Problem.
Exactly how many lines in this material contain the string "tail"? Reply with the number alone.

Excerpted data.
Content starts

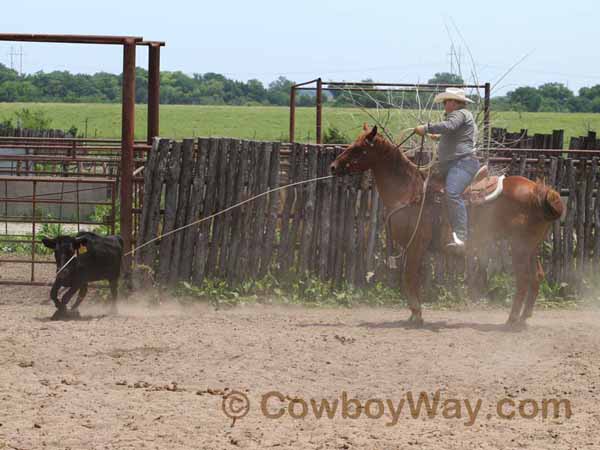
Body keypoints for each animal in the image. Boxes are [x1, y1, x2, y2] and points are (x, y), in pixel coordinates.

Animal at [330, 125, 564, 328]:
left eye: (358, 147)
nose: (333, 167)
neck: (409, 192)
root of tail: (540, 192)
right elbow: (411, 278)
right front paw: (413, 314)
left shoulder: (416, 245)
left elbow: (409, 277)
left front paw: (417, 314)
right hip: (531, 248)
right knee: (537, 276)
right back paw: (523, 318)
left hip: (519, 247)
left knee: (524, 279)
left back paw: (512, 320)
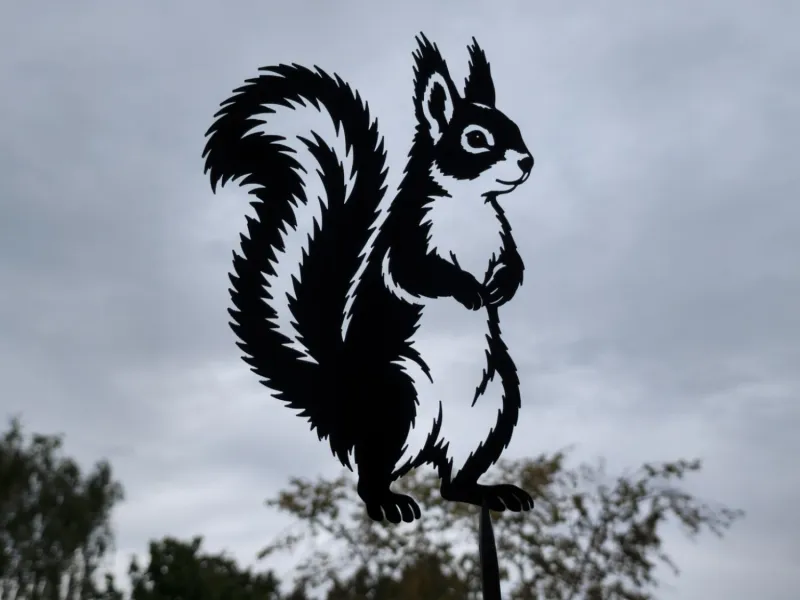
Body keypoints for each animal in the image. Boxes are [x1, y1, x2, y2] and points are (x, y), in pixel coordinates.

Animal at [203, 33, 535, 524]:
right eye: (476, 138)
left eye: (514, 127)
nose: (527, 162)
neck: (468, 204)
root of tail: (340, 401)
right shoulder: (408, 240)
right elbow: (418, 273)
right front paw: (471, 290)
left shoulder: (501, 233)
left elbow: (514, 264)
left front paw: (499, 287)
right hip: (397, 399)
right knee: (372, 473)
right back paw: (388, 502)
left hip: (495, 404)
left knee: (454, 484)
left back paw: (491, 492)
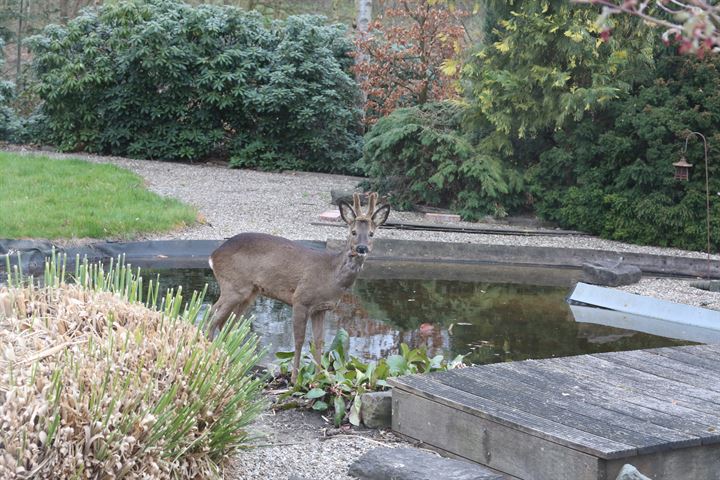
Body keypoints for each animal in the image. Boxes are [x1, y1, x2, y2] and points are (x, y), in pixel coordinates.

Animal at [205, 191, 390, 382]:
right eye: (353, 232)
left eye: (372, 234)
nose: (361, 248)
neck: (330, 275)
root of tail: (213, 256)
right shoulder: (301, 299)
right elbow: (299, 340)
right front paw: (294, 378)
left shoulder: (320, 309)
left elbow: (319, 341)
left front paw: (318, 378)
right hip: (233, 286)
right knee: (213, 316)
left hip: (249, 293)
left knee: (227, 322)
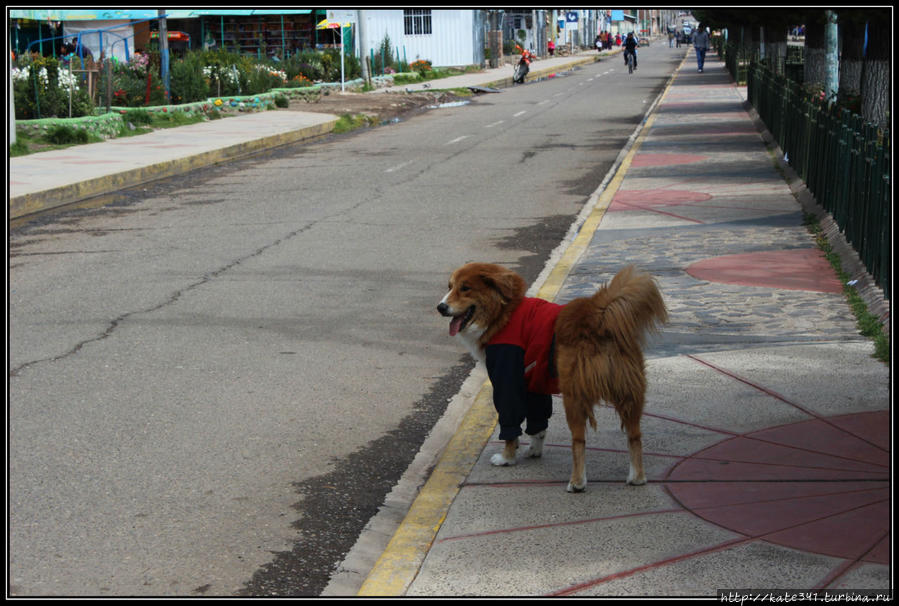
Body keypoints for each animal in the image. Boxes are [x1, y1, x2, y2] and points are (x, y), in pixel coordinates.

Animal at [440, 264, 664, 492]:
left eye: (465, 288)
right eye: (450, 287)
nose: (440, 307)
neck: (504, 313)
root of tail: (599, 316)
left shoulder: (507, 376)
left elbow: (510, 421)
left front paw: (507, 457)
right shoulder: (533, 383)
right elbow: (538, 422)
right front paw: (534, 449)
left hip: (575, 396)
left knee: (579, 440)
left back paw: (577, 482)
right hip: (630, 392)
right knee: (634, 436)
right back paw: (637, 477)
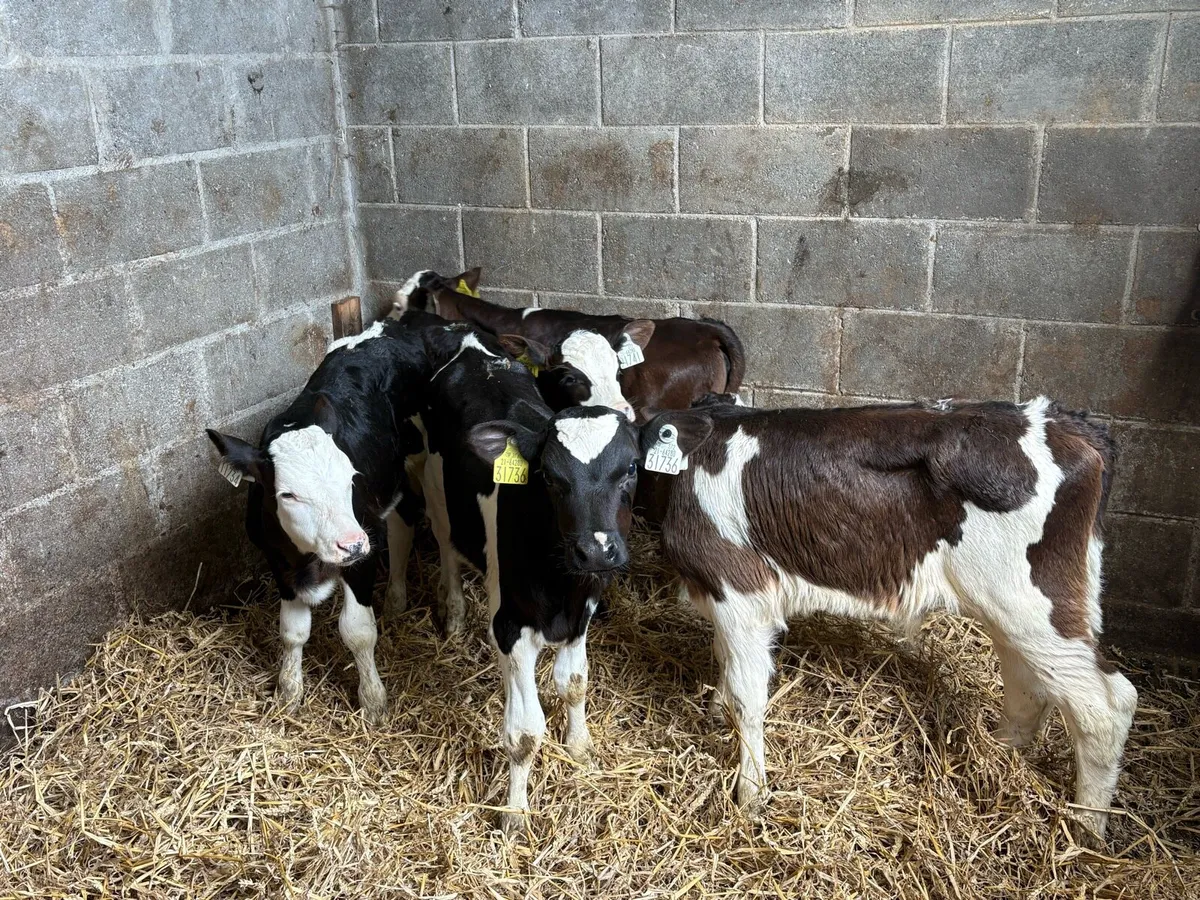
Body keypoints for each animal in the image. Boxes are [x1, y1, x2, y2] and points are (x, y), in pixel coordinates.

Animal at [205, 320, 430, 724]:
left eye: (350, 477)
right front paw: (288, 692)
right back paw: (396, 598)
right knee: (403, 520)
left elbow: (357, 630)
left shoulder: (364, 549)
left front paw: (373, 702)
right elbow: (293, 631)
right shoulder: (277, 561)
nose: (351, 543)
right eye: (288, 495)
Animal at [414, 319, 697, 833]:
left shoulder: (583, 611)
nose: (596, 549)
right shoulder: (510, 626)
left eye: (631, 468)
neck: (561, 585)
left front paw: (580, 747)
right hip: (432, 477)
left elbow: (576, 682)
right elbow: (524, 732)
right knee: (446, 543)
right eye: (546, 475)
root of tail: (465, 334)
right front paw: (514, 813)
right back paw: (455, 613)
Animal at [641, 395, 1137, 843]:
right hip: (1018, 605)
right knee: (1027, 683)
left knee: (1106, 704)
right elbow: (723, 657)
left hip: (1030, 602)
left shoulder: (737, 588)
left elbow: (748, 697)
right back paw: (998, 756)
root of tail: (1065, 422)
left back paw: (1087, 829)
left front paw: (751, 794)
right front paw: (716, 709)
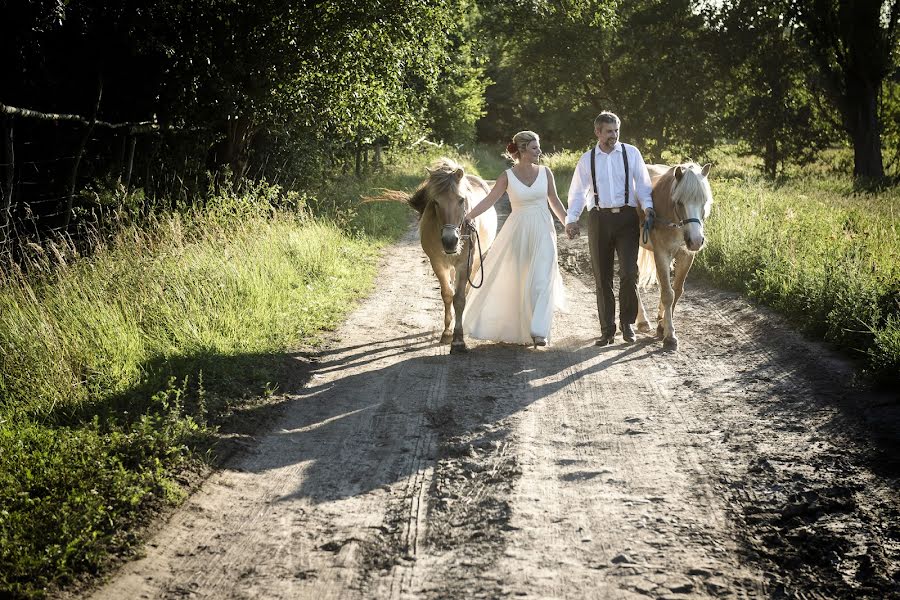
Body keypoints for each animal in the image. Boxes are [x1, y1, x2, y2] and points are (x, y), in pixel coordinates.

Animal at [370, 159, 500, 354]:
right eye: (436, 202)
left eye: (461, 200)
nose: (450, 241)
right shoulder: (437, 263)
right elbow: (447, 294)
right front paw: (447, 333)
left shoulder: (465, 264)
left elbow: (459, 299)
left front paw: (458, 340)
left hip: (477, 260)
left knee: (466, 291)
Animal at [636, 163, 712, 352]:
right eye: (679, 202)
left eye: (704, 201)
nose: (696, 241)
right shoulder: (661, 253)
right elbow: (667, 294)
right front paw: (670, 336)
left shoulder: (686, 256)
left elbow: (676, 291)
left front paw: (663, 326)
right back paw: (642, 321)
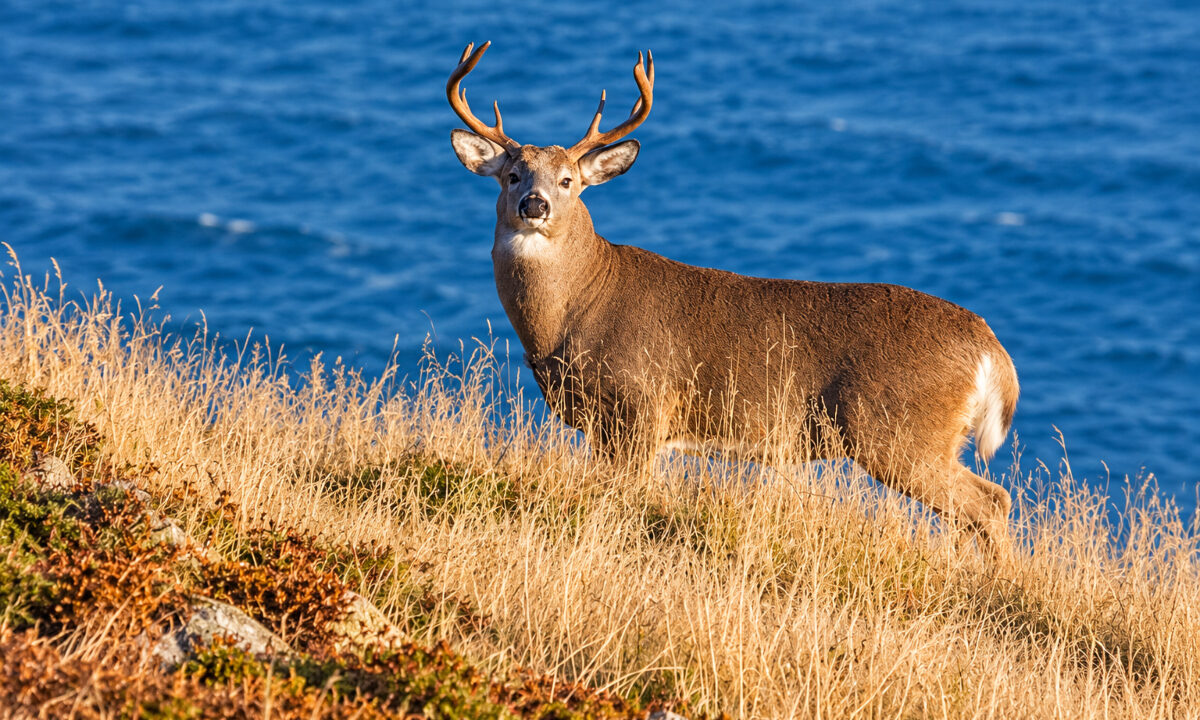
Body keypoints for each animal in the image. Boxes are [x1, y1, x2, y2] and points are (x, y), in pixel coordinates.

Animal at [447, 42, 1020, 552]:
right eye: (512, 174)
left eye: (568, 180)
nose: (535, 204)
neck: (574, 310)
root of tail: (990, 349)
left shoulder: (642, 408)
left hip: (896, 431)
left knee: (991, 502)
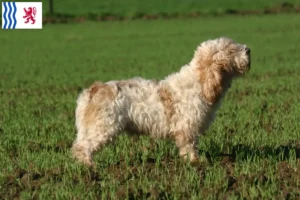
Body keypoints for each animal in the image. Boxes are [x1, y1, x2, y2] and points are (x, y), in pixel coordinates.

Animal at [71, 37, 251, 166]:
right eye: (231, 49)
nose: (249, 49)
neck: (199, 81)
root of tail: (92, 90)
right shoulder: (187, 128)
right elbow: (189, 146)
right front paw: (195, 162)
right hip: (103, 127)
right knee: (82, 147)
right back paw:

Content ends

Response.
8